A second burning question is exactly how alarmed to be about this.  Are the Pirates, for instance, going to turn Liover Peguero into Erik Gonzalez?  I’ve read a couple of times in the last few days that Ben Cherington plans to make a lot of changes in the scouting and development areas.  Whether this is truly new info or a rehash of Cherington’s comments in the pre-pandemic days, I couldn’t tell, but it’s consistent with discussion about how his late hiring made it very hard to make staffing changes.  Opportunities will certainly abound.  I’ve also read that many teams have made extensive layoffs and many more are expected to follow suit.  Even without the pandemic this would be inevitable, as most teams are going to lose about two minor league affiliates.  So lots of baseball people will be looking for work.  Then again, the Pirates are owned by Bob Nutting.  Even the Dodgers are cutting a lot of staff, so what will the Pirates do?

Revisiting the Cole Trade

I’m sure everybody’s just dying to do this.  But this is a somewhat optimistic take on it, in an indirect way.

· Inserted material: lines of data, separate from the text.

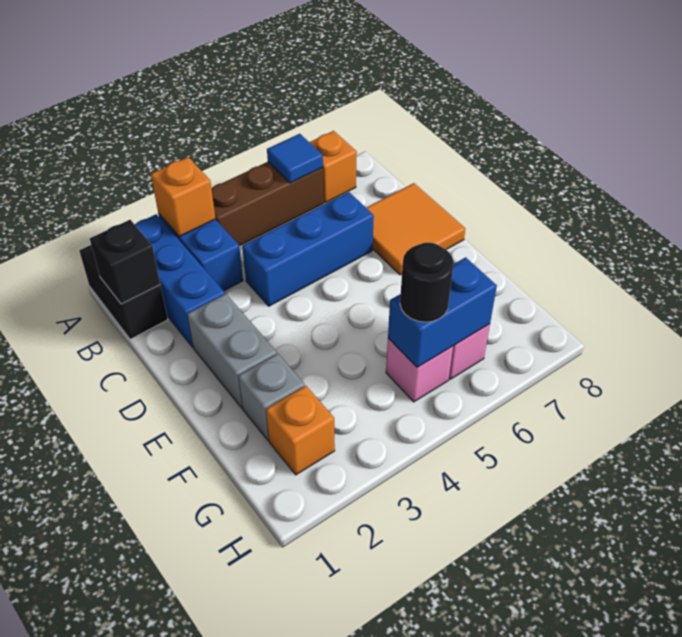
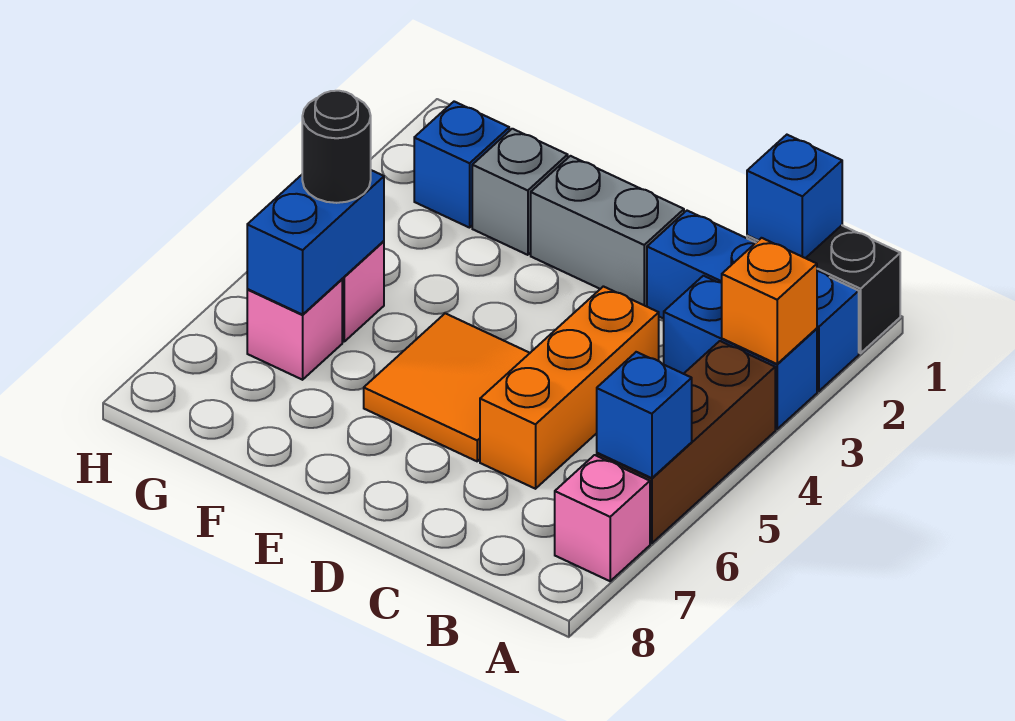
blue 1x1 tile [267,134,323,183] -> blue 1x1 brick [597,352,692,478]
orange 1x1 brick [310,131,357,203] -> pink 1x1 brick [555,455,650,581]
black 1x1 brick [90,220,160,304] -> blue 1x1 brick [747,135,842,258]
blue 1x3 brick [242,192,374,306] -> orange 1x3 brick [480,286,659,489]
orange 2x2 tile [366,183,465,275] -> orange 2x2 tile moved to [364,313,530,461]
orange 1x1 brick [266,386,335,475] -> blue 1x1 brick [414,102,509,228]

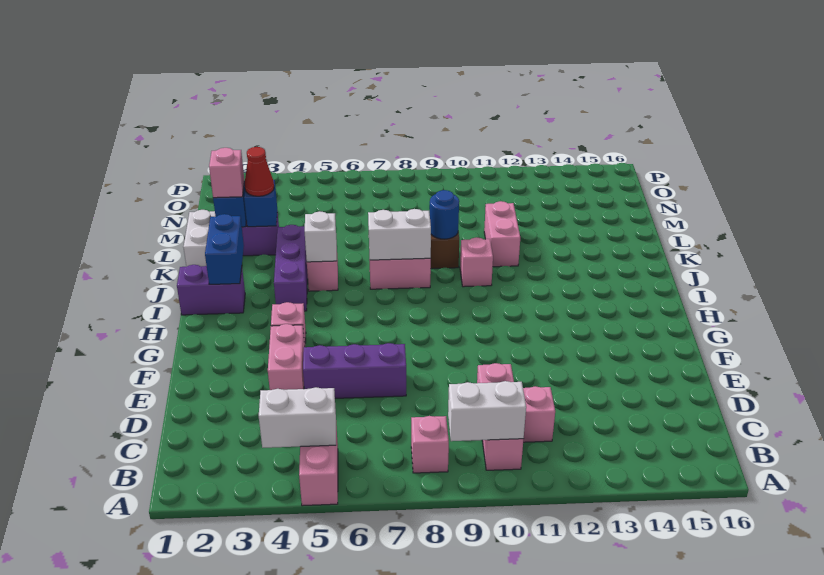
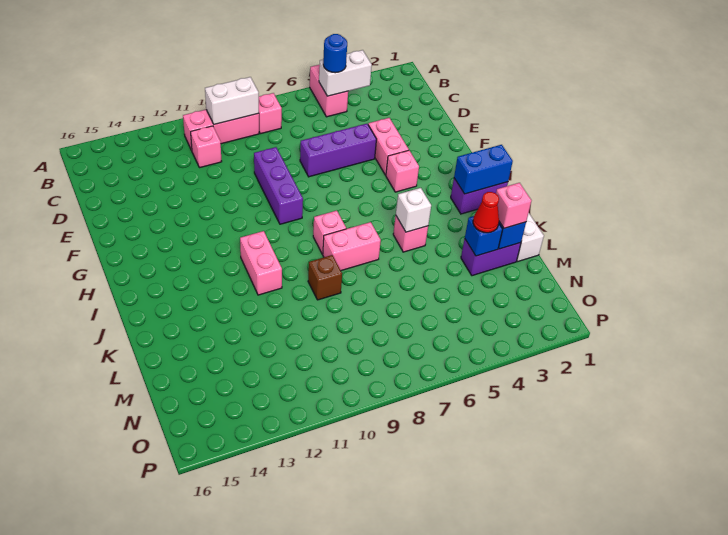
pink 1x3 brick [477,363,523,470] -> pink 1x3 brick turned to [183,110,259,150]
blue 1x2 brick [205,214,244,284] -> blue 1x2 brick turned to [454,145,513,194]
purple 1x3 brick [274,225,308,311] -> purple 1x3 brick moved to [254,147,303,224]
white 1x2 brick [368,209,431,260] -> none
pink 1x1 brick [460,237,493,287] -> pink 1x1 brick moved to [313,211,346,254]
blue 1x1 round brick [430,190,459,239] -> blue 1x1 round brick moved to [323,34,347,73]
pink 1x2 brick [484,201,520,267] -> pink 1x2 brick moved to [240,231,282,295]

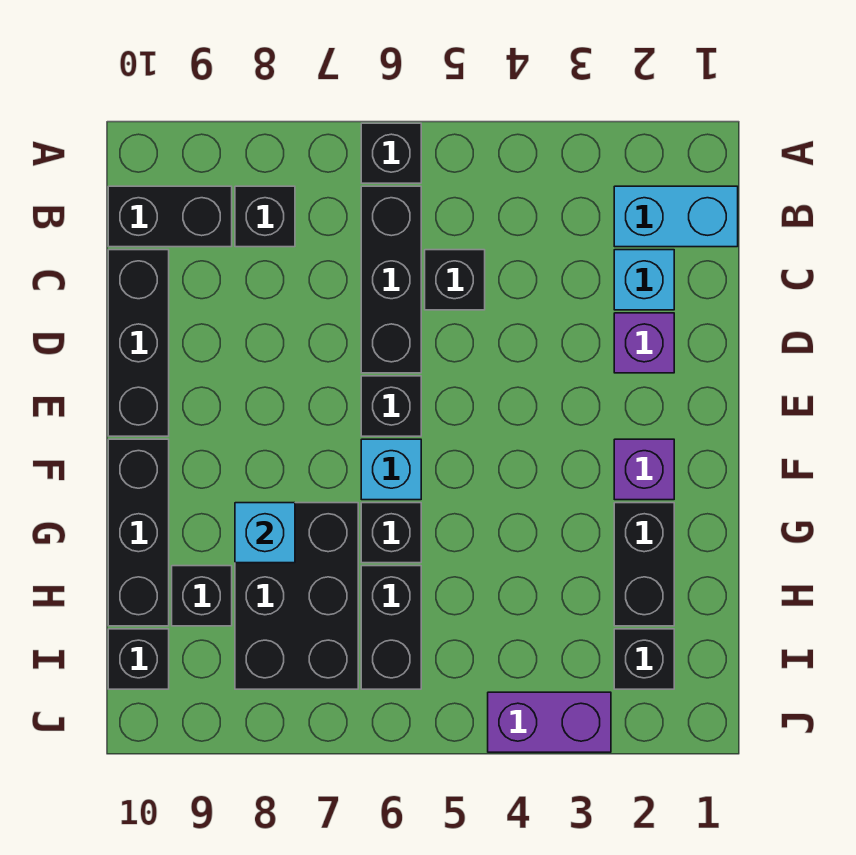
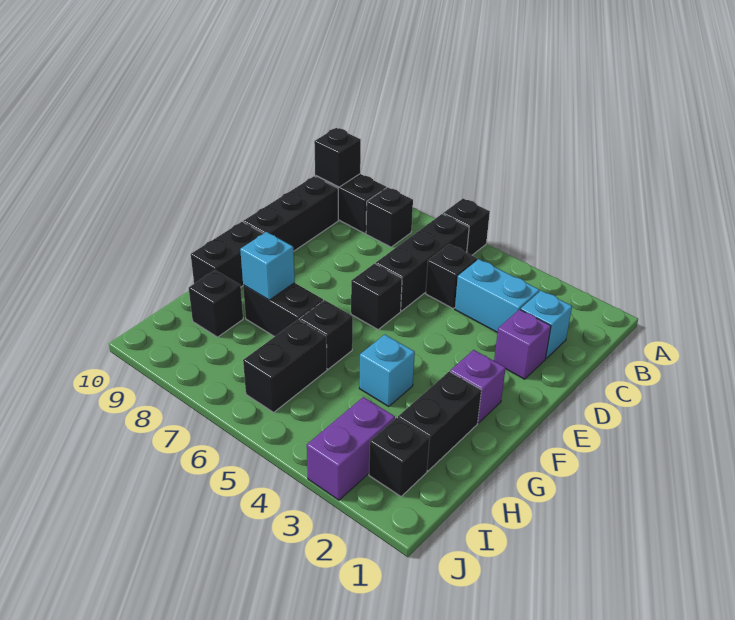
cyan 1x2 brick [614,186,738,247] -> cyan 1x2 brick moved to [455,259,539,333]
cyan 1x1 brick [361,439,421,500] -> cyan 1x1 brick moved to [359,335,415,406]
black 1x3 brick [108,439,169,626] -> black 1x2 brick [191,222,264,287]
black 2x3 brick [235,503,358,689] -> black 1x2 brick [243,283,323,337]
black 1x1 brick [108,629,169,689] -> black 1x1 brick moved to [314,128,361,187]
purple 1x2 brick [488,692,611,752] -> purple 1x2 brick turned to [307,397,395,500]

The article that Alleghenys linked in the comments earlier was, typically for Kiley McDaniel, extremely interesting.  The take on the Pirates’ transaction strategies — somewhat analytical but very low-risk — seemed right on point to me, at least as applied to Neal Huntington.  We have very little data on Ben Cherington, as he’s made only one non-trivial trade and a bunch of waiver claims.  I don’t see how McDaniel’s characterization of the Pirates could have been based on much other than Huntington’s tendencies.

Part of McDaniel’s description of a low-risk approach was quantity-over-quality.  That certainly seems to fit Huntington to a T.  What always bugged me about the Gerrit Cole trade was that Huntington’s approach seem to be checking off boxes rather than acquiring maximum talent.  The Pirates at the time needed a third baseman.  Check.  They needed a starter to replace Cole.  Check.  Bullpen arms are always a need.  Check.  Never mind that none of these guys profiled as anything special.  Certainly none had a ceiling in the same quadrant of the cosmos as Cole’s.  Huntington himself even waxed enthusiastic about how the Pirates, in the trades for Cole and Andrew McCutchen, got four players who would help them in the majors in the upcoming season.  With the focus entirely on the number; no mention of how good anybody would be.

Happily, the Starling Marte deal was very different.  (Were there even any others since Cherington took over?  At least any that didn’t just involve Sid Cash?)  Cherington went for two guys far from the majors but with actual, identifiable ceilings.  The rhetoric has been of the right sort, too.  Cherington has talked about adding talent and not just filling specific holes, which I like to imagine means he won’t be doing check-the-box trades like the Cole deal.  Note, for instance, that he didn’t insist on a catcher for Marte, which I’d bet is what Huntington would have done.  As badly as the team needs a catcher, it needs talent more.

So maybe the Pirates’ approach will change going forward.  But we’ll need a lot more evidence.